- [What the task requires]:
Each line of the records below that holds "Skin" should be copied out.
--- START ---
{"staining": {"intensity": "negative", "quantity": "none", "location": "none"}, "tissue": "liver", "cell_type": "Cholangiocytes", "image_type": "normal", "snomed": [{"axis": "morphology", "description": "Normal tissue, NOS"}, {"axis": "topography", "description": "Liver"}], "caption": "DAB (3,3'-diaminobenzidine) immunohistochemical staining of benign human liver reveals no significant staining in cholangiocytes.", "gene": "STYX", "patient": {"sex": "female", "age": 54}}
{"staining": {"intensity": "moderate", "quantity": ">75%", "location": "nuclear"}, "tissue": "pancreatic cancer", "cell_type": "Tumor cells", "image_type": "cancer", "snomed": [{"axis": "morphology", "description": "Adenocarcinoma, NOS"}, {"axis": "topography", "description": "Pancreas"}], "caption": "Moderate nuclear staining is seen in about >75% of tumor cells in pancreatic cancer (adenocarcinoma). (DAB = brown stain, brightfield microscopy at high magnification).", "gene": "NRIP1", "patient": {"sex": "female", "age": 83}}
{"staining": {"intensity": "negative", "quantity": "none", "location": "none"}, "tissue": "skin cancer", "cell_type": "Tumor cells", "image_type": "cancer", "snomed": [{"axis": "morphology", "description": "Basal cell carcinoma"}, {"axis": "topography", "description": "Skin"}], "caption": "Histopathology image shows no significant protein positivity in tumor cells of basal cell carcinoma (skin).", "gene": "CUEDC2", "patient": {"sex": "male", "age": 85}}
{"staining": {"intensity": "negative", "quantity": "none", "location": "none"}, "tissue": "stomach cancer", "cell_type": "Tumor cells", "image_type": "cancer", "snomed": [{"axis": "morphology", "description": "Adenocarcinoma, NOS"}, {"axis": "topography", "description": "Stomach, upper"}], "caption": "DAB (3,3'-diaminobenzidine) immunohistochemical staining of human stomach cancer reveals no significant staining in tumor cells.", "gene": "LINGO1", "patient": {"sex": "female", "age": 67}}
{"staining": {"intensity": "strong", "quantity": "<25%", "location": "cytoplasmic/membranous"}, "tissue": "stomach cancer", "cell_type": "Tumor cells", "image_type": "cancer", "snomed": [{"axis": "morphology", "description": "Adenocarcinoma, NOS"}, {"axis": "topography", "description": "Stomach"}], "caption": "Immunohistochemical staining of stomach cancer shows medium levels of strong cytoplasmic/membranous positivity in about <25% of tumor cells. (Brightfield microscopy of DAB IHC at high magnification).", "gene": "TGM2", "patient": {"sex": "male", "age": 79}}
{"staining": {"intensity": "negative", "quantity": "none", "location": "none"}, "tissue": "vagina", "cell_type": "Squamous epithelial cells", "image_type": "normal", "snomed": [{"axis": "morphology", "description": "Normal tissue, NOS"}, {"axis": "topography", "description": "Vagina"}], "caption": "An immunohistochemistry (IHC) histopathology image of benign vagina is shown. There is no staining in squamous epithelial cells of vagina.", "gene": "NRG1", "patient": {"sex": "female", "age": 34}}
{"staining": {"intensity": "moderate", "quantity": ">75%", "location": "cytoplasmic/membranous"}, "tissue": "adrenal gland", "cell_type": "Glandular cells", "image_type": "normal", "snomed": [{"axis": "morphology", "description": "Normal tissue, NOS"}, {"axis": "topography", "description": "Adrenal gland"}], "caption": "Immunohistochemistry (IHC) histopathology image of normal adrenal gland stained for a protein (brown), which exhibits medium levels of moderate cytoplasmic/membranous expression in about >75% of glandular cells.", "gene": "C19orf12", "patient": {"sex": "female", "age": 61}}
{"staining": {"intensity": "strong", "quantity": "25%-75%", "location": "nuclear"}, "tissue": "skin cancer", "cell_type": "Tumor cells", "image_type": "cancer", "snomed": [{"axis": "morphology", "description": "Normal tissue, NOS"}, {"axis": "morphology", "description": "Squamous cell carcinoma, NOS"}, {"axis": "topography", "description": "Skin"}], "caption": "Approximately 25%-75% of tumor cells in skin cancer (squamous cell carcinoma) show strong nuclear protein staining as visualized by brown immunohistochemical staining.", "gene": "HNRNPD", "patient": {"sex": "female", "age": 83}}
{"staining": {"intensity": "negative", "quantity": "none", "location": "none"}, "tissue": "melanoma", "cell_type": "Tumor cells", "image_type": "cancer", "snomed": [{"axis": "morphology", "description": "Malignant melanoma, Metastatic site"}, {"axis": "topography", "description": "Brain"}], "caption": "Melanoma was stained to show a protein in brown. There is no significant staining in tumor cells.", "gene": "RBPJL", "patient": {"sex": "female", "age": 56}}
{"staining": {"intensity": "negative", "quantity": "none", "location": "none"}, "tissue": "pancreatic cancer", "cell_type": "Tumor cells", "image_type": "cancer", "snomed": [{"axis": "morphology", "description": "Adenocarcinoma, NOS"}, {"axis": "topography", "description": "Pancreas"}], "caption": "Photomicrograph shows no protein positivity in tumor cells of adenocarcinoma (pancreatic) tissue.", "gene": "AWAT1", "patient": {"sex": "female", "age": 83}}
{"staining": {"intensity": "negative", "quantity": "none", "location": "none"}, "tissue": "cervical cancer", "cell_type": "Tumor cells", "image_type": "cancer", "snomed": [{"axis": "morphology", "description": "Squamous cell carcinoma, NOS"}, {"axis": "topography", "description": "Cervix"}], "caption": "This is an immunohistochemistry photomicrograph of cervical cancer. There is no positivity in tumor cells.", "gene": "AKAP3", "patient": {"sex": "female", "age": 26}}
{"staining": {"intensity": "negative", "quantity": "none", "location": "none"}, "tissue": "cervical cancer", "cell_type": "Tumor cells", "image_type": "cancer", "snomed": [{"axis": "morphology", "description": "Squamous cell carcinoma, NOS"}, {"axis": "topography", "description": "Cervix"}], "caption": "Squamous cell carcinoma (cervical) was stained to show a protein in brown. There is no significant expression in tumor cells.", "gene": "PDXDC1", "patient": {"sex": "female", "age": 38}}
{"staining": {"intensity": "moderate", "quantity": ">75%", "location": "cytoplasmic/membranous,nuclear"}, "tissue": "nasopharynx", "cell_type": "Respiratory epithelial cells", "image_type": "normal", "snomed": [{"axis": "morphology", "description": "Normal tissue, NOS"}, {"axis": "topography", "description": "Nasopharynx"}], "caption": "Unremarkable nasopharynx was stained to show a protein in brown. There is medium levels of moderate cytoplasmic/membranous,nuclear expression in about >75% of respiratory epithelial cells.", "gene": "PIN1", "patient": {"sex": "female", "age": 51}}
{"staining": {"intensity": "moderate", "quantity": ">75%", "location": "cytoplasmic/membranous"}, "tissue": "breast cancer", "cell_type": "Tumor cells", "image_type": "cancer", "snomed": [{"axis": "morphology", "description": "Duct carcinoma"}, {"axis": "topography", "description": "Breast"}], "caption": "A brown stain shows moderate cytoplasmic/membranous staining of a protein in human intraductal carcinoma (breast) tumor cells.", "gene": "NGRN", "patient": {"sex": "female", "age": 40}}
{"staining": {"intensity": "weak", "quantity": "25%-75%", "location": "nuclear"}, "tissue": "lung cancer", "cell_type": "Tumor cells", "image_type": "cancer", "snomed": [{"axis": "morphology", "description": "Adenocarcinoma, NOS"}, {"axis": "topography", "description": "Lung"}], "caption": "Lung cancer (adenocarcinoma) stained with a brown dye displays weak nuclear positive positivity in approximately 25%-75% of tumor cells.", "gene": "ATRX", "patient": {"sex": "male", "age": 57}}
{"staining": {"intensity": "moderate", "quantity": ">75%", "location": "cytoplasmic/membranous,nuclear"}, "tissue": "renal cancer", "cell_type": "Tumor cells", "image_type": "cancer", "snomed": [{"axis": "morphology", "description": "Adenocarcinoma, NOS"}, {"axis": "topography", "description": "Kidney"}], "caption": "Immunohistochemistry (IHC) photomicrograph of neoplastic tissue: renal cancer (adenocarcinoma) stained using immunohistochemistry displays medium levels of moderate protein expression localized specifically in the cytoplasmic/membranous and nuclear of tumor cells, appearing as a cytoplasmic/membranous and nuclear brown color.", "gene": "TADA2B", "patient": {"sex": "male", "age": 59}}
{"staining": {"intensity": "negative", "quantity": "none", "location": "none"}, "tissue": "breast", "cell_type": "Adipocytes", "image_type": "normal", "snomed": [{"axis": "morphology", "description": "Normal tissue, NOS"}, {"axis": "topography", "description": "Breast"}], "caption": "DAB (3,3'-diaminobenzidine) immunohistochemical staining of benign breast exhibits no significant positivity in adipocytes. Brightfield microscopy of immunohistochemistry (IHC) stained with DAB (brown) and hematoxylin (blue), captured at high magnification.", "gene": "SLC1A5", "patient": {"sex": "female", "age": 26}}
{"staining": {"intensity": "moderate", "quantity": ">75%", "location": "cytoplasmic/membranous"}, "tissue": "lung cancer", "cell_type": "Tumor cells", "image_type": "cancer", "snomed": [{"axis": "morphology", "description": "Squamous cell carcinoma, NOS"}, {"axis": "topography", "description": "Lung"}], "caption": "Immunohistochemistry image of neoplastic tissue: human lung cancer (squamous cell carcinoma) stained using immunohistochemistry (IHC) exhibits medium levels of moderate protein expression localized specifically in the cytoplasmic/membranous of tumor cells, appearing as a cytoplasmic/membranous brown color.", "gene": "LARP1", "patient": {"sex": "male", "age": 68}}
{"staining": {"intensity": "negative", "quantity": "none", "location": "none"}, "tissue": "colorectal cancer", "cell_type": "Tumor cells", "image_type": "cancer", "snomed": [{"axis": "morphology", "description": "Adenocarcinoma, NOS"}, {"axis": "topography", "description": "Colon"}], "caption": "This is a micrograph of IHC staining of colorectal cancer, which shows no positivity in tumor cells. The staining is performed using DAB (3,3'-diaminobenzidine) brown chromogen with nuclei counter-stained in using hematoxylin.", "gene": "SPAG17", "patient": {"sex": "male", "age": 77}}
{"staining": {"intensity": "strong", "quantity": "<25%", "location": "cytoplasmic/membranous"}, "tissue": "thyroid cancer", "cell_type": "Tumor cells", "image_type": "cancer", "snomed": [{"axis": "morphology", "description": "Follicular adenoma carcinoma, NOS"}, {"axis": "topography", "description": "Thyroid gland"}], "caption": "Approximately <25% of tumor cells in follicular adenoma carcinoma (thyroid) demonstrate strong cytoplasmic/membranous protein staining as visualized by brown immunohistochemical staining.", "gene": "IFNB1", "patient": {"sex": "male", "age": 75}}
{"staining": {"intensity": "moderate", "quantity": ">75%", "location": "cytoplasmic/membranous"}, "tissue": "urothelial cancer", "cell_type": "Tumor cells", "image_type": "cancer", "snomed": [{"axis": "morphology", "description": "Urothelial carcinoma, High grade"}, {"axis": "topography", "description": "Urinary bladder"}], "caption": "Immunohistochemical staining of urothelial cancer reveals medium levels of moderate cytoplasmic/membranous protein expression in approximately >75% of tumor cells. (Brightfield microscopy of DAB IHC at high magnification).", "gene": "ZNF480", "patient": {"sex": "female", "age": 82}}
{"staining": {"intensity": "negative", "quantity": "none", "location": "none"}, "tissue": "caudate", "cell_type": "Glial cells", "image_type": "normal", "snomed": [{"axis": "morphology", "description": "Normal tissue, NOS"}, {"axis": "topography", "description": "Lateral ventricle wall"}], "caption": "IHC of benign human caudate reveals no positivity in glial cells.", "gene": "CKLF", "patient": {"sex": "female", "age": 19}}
--- END ---
- [Exercise answer]:
{"staining": {"intensity": "negative", "quantity": "none", "location": "none"}, "tissue": "skin cancer", "cell_type": "Tumor cells", "image_type": "cancer", "snomed": [{"axis": "morphology", "description": "Basal cell carcinoma"}, {"axis": "topography", "description": "Skin"}], "caption": "Histopathology image shows no significant protein positivity in tumor cells of basal cell carcinoma (skin).", "gene": "CUEDC2", "patient": {"sex": "male", "age": 85}}
{"staining": {"intensity": "strong", "quantity": "25%-75%", "location": "nuclear"}, "tissue": "skin cancer", "cell_type": "Tumor cells", "image_type": "cancer", "snomed": [{"axis": "morphology", "description": "Normal tissue, NOS"}, {"axis": "morphology", "description": "Squamous cell carcinoma, NOS"}, {"axis": "topography", "description": "Skin"}], "caption": "Approximately 25%-75% of tumor cells in skin cancer (squamous cell carcinoma) show strong nuclear protein staining as visualized by brown immunohistochemical staining.", "gene": "HNRNPD", "patient": {"sex": "female", "age": 83}}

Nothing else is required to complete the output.